§ **Task goal**
Report the number of lines in the data below that hold "django", without any other words.

§ **Records to process**
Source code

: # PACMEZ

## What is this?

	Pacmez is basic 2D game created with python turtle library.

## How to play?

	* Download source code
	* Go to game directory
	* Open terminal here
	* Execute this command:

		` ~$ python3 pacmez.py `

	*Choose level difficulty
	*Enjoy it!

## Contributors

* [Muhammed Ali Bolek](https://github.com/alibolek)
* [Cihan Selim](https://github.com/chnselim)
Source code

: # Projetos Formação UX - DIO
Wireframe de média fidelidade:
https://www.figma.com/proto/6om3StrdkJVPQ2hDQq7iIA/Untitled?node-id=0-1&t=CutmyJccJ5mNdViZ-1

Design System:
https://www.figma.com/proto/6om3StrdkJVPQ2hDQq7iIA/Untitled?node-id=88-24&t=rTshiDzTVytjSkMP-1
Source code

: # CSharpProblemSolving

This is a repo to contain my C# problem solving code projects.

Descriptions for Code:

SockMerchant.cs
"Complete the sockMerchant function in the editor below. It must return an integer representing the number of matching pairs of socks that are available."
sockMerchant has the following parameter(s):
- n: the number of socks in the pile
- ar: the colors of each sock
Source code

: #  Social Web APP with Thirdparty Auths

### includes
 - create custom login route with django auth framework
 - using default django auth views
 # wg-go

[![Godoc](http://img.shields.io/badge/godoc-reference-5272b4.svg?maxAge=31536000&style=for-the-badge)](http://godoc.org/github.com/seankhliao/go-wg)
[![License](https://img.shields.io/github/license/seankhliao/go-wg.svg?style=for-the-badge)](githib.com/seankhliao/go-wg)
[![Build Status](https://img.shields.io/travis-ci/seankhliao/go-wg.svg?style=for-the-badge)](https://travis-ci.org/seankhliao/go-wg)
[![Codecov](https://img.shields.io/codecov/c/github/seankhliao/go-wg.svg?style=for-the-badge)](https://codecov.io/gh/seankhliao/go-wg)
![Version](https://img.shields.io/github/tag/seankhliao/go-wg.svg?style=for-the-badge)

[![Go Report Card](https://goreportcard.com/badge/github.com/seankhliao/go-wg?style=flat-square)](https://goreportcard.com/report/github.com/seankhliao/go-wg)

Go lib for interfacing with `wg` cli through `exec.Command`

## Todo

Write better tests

§ **Exercise result**
2